━━━ INPUT RECORDS ━━━

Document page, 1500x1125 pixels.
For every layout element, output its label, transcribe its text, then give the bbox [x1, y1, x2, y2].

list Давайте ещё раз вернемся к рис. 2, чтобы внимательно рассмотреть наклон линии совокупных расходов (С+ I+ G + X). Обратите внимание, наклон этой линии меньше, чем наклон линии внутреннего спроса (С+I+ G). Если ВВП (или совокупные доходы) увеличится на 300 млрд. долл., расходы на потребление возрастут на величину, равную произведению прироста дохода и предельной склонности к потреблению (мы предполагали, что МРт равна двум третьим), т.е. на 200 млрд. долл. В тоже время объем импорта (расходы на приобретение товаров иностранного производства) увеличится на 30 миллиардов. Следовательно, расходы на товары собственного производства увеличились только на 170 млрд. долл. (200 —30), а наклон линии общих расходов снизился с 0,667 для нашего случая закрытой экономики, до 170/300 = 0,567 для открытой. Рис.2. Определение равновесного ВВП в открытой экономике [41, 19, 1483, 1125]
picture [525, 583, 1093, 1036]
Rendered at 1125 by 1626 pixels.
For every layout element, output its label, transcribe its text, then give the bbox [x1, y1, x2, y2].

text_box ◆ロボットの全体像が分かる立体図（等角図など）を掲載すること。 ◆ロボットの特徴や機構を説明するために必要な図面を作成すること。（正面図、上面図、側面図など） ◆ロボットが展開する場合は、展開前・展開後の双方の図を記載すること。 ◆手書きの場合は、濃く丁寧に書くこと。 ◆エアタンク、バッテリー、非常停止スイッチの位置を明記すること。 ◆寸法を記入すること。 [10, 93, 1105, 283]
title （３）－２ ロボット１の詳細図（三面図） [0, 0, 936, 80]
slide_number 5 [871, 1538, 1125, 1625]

━━━
━━━ INPUT RECORDS ━━━

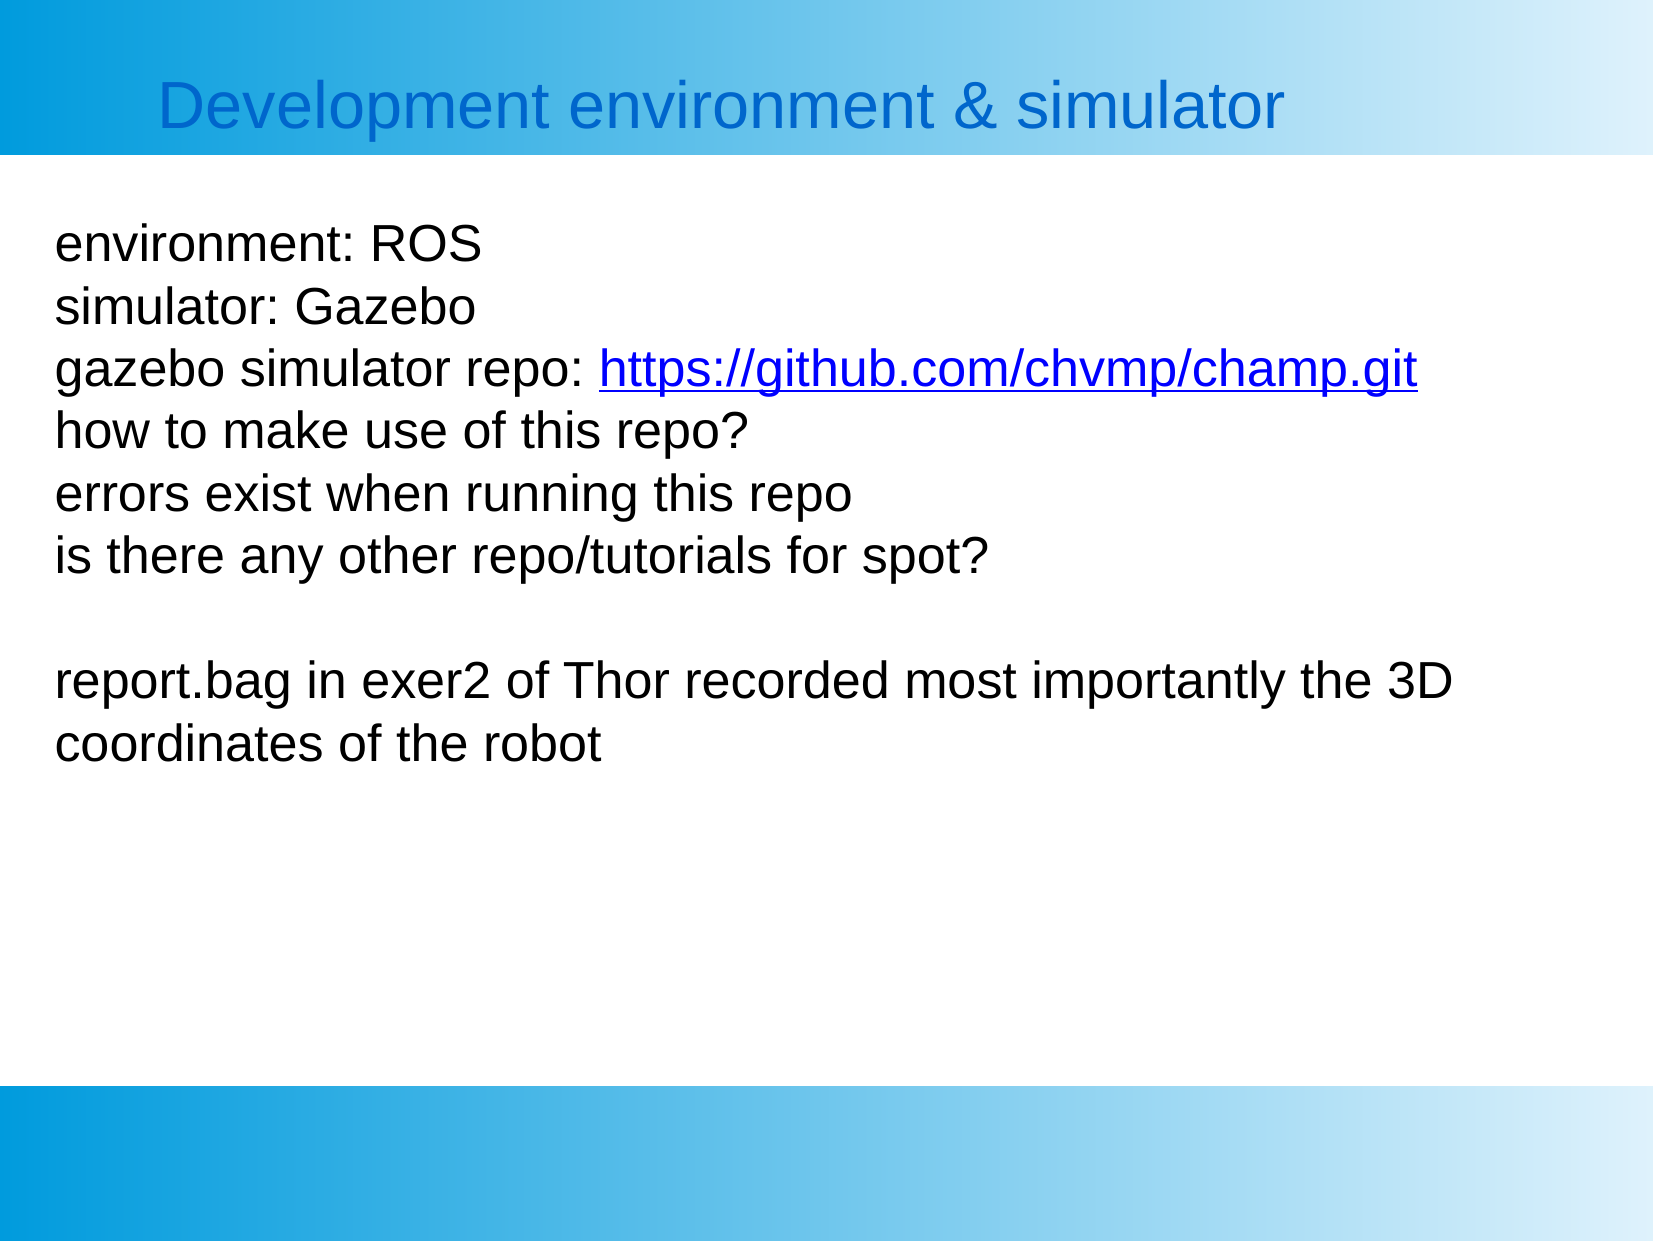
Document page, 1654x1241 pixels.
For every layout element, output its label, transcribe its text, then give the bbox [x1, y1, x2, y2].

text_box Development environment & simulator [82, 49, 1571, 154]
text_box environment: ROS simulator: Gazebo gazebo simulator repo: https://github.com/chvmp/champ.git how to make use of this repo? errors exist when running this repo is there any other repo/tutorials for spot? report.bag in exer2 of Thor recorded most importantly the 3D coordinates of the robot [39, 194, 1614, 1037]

━━━

YOUR GOAL: Each line above that contains "page" must be copied out.

ANSWER TO THIS TASK:
Document page, 1500x1125 pixels.
Document page, 1654x1241 pixels.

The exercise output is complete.